GIVEN DATA =
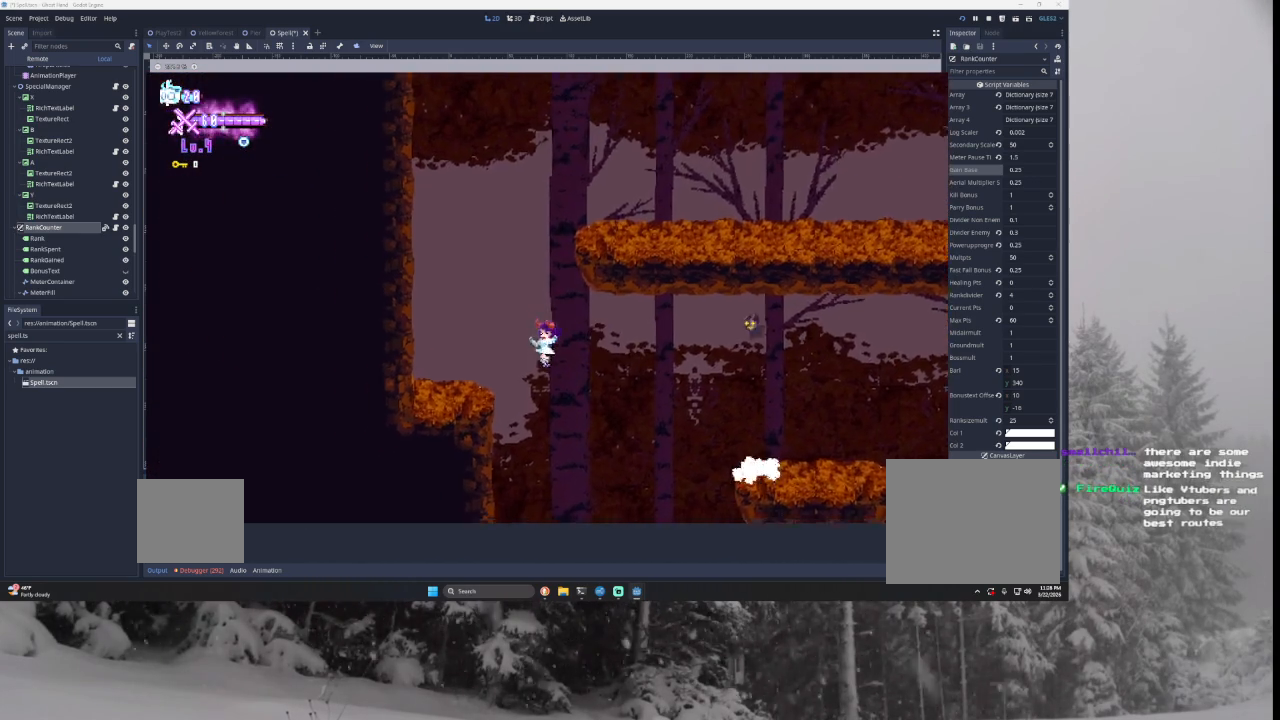
{"buttons": ["TRIANGLE"], "left_stick": "right", "right_stick": "center", "events": [[33, "TRIANGLE", "down"], [367, "TRIANGLE", "up"], [367, "left_stick", "center"], [433, "TRIANGLE", "down"], [500, "left_stick", "right"]]}
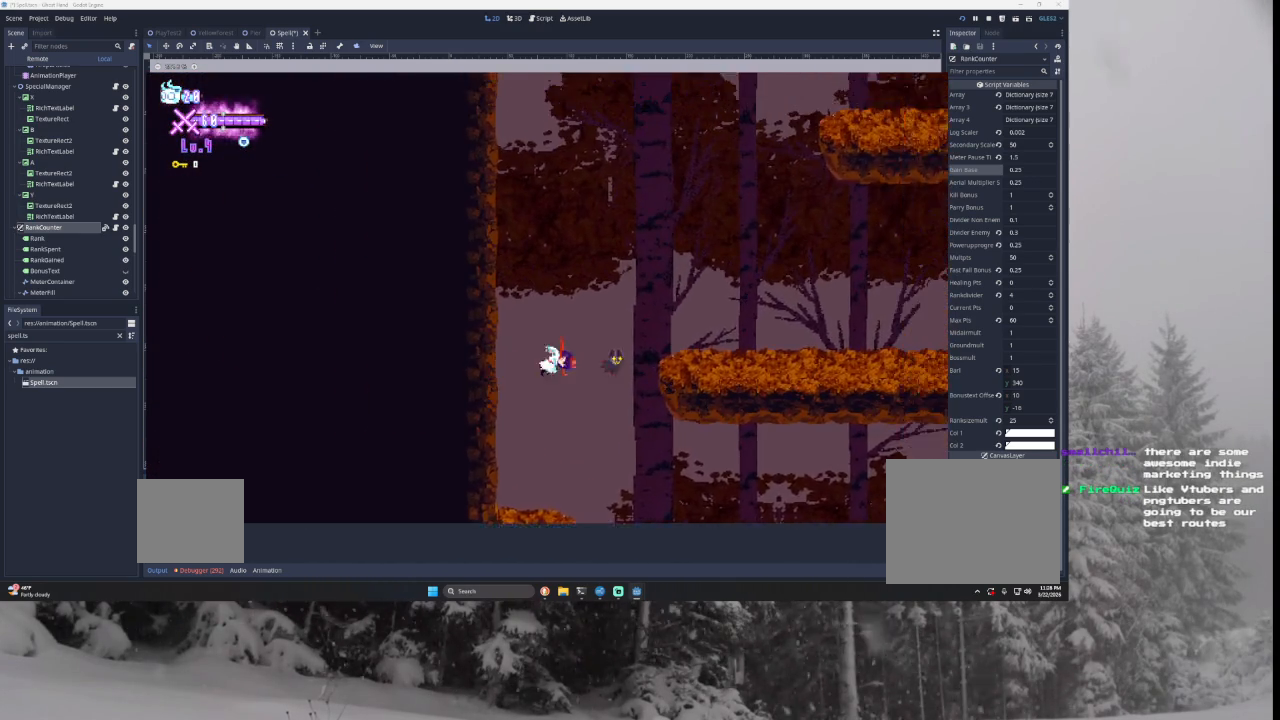
{"buttons": ["TRIANGLE"], "left_stick": "right", "right_stick": "center", "events": []}
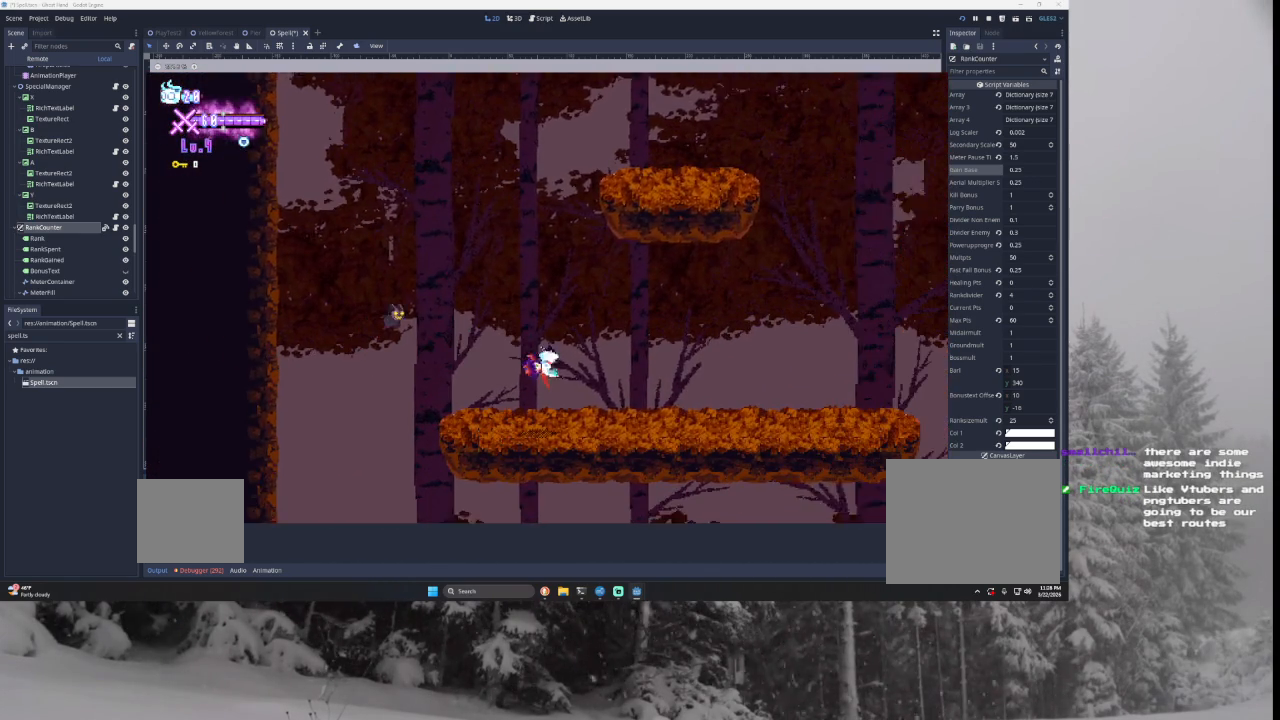
{"buttons": [], "left_stick": "right", "right_stick": "center", "events": [[33, "TRIANGLE", "up"]]}
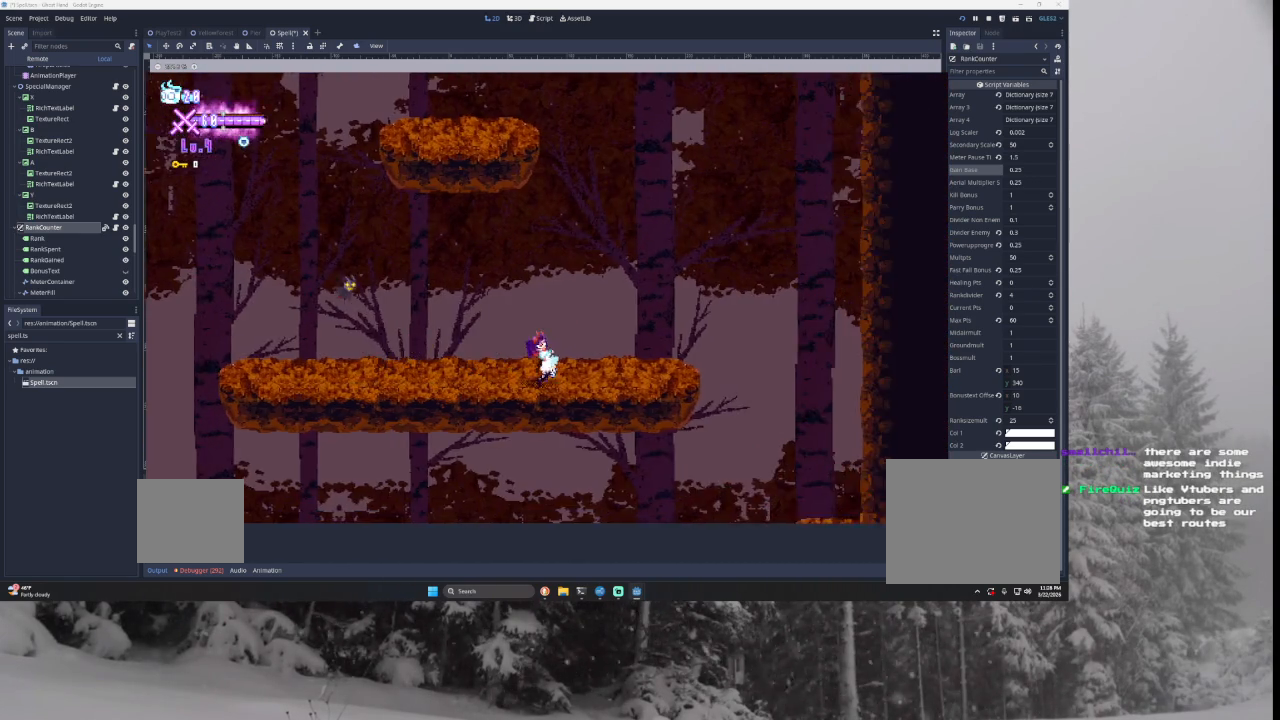
{"buttons": ["TRIANGLE"], "left_stick": "right", "right_stick": "center", "events": [[67, "TRIANGLE", "down"], [367, "TRIANGLE", "up"], [433, "TRIANGLE", "down"]]}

REQUIRED WORK = Everything in the listing above must be restated word for word, except the images.

OUTPUT OF THE EXERCISE =
{"buttons": ["TRIANGLE"], "left_stick": "right", "right_stick": "center", "events": [[33, "TRIANGLE", "down"], [367, "TRIANGLE", "up"], [367, "left_stick", "center"], [433, "TRIANGLE", "down"], [500, "left_stick", "right"]]}
{"buttons": ["TRIANGLE"], "left_stick": "right", "right_stick": "center", "events": []}
{"buttons": [], "left_stick": "right", "right_stick": "center", "events": [[33, "TRIANGLE", "up"]]}
{"buttons": ["TRIANGLE"], "left_stick": "right", "right_stick": "center", "events": [[67, "TRIANGLE", "down"], [367, "TRIANGLE", "up"], [433, "TRIANGLE", "down"]]}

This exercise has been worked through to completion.